Over the long term, the Global Positioning System (GPS), in conjunction with laser satellites (Satellite Laser Ranging, or SLR), and linked with small automatic ground-station receivers monitor minute and imperceptible motions of the large and small crustal plates. These plates, ranging from 31 to 62 miles (50 to 100 kilometers) thick, constitute Earth's surface layer.

The satellite measurements of plates colliding, diverging and slipping past each other -- called plate tectonics -- give a more complete picture of the seismic regions.

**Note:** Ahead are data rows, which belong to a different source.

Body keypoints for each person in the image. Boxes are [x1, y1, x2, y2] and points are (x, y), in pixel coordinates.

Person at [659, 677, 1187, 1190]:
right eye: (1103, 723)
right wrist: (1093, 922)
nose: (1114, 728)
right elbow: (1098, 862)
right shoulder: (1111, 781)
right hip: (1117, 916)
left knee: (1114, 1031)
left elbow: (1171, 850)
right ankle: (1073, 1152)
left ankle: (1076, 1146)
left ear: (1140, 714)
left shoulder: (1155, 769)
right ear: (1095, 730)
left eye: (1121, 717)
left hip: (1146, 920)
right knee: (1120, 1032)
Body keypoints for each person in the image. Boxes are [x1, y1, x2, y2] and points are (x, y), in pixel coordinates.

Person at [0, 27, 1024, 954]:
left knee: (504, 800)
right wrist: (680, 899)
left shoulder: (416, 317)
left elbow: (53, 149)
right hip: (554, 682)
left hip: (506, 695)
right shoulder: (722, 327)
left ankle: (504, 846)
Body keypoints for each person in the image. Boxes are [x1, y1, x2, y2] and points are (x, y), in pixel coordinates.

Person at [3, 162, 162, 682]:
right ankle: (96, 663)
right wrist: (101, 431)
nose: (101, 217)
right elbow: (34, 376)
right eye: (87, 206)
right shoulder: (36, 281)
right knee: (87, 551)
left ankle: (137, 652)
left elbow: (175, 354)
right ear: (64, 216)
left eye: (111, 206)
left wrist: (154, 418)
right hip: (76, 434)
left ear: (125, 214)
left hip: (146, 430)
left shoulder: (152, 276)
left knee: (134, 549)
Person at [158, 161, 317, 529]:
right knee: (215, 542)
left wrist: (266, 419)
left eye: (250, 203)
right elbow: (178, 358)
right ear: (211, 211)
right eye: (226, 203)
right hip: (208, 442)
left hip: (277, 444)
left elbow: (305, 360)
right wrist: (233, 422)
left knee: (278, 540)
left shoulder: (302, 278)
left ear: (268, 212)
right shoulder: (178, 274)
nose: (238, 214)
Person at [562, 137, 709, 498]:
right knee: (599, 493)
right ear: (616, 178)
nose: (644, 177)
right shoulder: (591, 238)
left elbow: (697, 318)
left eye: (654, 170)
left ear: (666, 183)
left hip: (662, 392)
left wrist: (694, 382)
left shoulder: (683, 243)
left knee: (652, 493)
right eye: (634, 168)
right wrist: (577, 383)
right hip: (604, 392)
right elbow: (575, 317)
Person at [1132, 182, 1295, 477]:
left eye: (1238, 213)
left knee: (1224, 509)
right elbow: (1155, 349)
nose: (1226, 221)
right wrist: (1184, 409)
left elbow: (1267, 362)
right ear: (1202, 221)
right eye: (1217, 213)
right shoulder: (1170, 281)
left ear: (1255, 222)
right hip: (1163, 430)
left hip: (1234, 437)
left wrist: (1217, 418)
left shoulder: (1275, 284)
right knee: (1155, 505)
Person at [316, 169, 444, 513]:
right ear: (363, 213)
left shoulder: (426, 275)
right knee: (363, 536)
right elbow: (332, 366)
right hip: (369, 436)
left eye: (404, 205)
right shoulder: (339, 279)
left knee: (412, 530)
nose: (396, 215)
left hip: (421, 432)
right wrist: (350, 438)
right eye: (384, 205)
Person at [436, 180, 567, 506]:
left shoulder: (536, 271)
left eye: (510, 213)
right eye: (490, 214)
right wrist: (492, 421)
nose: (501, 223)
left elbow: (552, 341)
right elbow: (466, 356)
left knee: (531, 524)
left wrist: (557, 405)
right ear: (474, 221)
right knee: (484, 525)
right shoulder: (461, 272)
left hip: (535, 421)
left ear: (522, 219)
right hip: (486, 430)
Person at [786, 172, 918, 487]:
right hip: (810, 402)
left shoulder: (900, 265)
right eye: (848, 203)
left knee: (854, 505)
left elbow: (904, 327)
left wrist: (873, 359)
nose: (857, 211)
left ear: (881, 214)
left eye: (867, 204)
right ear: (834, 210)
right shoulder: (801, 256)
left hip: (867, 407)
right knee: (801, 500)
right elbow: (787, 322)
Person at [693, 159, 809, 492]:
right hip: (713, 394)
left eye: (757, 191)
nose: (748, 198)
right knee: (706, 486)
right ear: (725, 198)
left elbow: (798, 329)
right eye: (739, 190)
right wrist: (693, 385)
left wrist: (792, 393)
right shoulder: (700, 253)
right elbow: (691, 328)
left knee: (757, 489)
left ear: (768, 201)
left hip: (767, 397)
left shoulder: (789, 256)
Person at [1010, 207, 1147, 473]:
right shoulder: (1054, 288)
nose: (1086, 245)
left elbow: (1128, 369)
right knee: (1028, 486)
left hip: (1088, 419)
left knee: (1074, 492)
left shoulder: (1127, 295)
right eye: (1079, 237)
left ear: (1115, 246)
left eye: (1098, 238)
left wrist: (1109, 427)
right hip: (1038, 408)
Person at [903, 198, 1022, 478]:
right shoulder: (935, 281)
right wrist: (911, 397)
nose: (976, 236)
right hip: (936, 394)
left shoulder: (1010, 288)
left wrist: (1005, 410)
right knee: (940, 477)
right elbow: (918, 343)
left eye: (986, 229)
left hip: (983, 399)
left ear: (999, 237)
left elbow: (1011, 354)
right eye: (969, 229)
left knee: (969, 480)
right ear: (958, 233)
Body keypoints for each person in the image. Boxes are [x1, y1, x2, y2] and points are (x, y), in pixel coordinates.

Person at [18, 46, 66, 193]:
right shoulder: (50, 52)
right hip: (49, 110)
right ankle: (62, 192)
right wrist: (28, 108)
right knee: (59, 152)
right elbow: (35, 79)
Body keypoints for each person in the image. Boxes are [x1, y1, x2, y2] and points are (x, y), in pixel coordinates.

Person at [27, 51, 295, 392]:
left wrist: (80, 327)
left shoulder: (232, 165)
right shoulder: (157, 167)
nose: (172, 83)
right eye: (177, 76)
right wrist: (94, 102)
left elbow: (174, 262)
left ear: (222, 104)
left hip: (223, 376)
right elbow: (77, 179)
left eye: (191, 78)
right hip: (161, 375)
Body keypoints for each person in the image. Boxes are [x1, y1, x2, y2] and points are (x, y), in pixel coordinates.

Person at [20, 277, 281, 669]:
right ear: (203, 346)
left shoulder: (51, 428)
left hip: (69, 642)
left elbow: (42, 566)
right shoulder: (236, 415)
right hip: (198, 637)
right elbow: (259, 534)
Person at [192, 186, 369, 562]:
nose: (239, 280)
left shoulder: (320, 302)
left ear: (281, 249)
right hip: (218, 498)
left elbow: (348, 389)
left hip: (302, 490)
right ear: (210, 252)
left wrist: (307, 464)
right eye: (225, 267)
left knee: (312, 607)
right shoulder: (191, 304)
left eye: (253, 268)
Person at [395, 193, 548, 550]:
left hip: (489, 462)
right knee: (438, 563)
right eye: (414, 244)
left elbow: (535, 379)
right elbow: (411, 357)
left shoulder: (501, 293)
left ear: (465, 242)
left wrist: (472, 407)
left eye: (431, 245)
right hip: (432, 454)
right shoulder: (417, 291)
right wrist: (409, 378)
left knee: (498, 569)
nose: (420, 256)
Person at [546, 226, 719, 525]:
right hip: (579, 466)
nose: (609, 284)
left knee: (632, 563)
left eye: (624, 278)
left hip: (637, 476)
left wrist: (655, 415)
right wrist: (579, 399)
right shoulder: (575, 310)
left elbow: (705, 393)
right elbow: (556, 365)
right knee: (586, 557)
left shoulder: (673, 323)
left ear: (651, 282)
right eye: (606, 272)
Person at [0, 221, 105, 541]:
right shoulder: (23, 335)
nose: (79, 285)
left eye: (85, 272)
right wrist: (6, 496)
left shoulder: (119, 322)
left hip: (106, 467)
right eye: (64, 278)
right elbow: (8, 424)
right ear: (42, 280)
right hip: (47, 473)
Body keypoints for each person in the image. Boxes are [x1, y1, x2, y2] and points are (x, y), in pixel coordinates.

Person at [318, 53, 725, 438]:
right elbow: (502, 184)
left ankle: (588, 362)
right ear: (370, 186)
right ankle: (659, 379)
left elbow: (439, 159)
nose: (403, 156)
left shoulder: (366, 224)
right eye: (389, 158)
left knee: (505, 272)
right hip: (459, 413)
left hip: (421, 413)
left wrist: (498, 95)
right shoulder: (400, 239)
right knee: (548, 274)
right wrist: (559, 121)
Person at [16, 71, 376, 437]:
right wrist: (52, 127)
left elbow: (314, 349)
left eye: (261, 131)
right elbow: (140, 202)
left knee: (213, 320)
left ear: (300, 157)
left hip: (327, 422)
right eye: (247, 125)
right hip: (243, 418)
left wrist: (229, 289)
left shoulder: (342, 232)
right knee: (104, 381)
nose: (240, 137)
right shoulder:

In the case of Turkey, three continent-sized plates move across the Earths surface and interact along their boundaries. The earthquakes along the Anatolian fault system that threaten Turkey are generated by the northerly motion of the African and Arabian plates against the Eurasian plate. These quakes result in the deformation in the eastern Mediterranean. But each activates different portions of the Anatolian fault system, directly affecting Turkey's landmass.

A team from the Massachusetts Institute of Technology (MIT), in cooperation with universities in Turkey, is using the ground-station receivers associated with GPS and SLR. They have been able to monitor the ground deformation in and around the Sea of Marmara for six years with an incredible accuracy.

Robert Reilinger and his MIT colleagues have measured the displacement of two rigid blocks along the North Anatolian fault to find that it moves about 1 inch (2.5 centimeters) per year.

In recent years, combining satellite images from Spot, SLR, LandSat and the European Remote Sensing satellite (ERS), scientists have determined the geometry of the Northern Anatolian fault separating the Eurasian and Anatolia/Aegean blocks.